They had a lot of bears head into winter in pretty rough shape, especially in the southern part of the state. They lost a lot more than normal this year and with the continuing drought, it's only gonna get worse.


----------



## schoolhousegrizz (Nov 23, 2014)

Haha Sheep, you are funny. Every site you're on you try and come across as a hard ass, which is proof that you are not. Good luck to you and your dad.


----------



## schoolhousegrizz (Nov 23, 2014)

I talked to a guide in the area and he said it's just getting harder and harder to find mature boars with the tag increases. I tend to believe him when you look at how many more bears have been killed in the last 2 or 3 years.


----------



## Kevin D (Sep 15, 2007)

I just got back yesterday after spending a week on San Juan chasing bear. It was a good time, we ran bear every day and seen bear every day. Both hunters we had in camp filled their tags, one with a nice boar and one with a so-so boar.

A couple observations though, I never seen a sow with newborn cubs on the unit this year which is somewhat alarming. Typically a good portion of the tracks we come across are sows with cubs, but not this year. Also, of the bear harvested off the unit this year, I've only seen or heard of a couple real giants. Overall, I'd say the quality of the bear harvested on the unit has been declining in recent years. There's still a lot of bear, it's just getting tougher to find those big 7 to 10 year old boars like we used to come across on a regular basis.

The bear population statewide seems to be doing well, particularly in the northern areas of the state. Bear population densities may still be greater in southern and eastern Utah, but central and northern Utah bear populations are definitely on the upswing.


----------



## schoolhousegrizz (Nov 23, 2014)

Thanks Kevin, I appreciate the information. Were you guys seeing Bears only by running them with hounds or were you coming across some just spotting them? Well sheep looks like I'm not the only one with that point of view.


----------



## Kevin D (Sep 15, 2007)

I run my own hounds and have for 35 years now, so my main goal heading down there every year is to run them ragged on bear. This year we started some bear by spotting them across the canyon and running dogs onto them, some races were started by the dogs winding them off the trucks, and some were started by walking the dogs down bear looking canyons until we hit on fresh tracks. Hell, we even had a little bear wander into camp one night.....not a good idea when there's 25 dogs staked around (of course I never knew what all the dogs were barking at so I went out there in my underwear in the middle of the night and beat them quiet with a shovel. It wasn't until it got light that I seen the bear tracks :redface. 

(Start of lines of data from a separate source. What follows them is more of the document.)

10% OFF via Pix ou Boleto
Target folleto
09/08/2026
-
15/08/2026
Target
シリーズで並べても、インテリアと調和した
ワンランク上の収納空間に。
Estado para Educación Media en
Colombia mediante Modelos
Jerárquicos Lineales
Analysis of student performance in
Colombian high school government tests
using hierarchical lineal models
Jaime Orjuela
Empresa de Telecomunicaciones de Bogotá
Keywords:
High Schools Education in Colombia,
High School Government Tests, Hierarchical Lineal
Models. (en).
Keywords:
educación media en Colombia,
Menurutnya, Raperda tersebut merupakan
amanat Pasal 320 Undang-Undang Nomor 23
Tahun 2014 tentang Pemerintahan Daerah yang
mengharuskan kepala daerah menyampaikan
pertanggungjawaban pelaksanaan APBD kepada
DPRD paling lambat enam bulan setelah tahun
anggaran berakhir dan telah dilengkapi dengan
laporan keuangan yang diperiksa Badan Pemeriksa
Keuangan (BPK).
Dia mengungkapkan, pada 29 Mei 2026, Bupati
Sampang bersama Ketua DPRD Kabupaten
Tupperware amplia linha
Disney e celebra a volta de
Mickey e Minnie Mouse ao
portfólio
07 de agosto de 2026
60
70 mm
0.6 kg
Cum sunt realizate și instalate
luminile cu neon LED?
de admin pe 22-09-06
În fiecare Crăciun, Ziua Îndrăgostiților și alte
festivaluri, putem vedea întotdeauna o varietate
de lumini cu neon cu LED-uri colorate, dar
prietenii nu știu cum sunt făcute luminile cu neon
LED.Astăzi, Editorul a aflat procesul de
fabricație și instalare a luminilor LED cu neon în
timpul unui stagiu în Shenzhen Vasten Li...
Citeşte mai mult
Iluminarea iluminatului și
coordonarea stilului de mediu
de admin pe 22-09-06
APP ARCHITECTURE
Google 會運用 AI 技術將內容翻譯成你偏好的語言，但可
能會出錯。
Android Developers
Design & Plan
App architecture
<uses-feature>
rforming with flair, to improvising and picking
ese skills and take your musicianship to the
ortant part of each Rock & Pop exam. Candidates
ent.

Weather last week was ideal which also played a big part in our success. I've been down there some years where we had a lot of wet, cold, and windy days, where the bear holed up and not moving. It's tougher to get something going in those conditions. Most of the other houndsmen I talked to were saying it had been a slow year until last week when things broke open a bit. I think about every camp I talked to also ran bear everyday last week too.


----------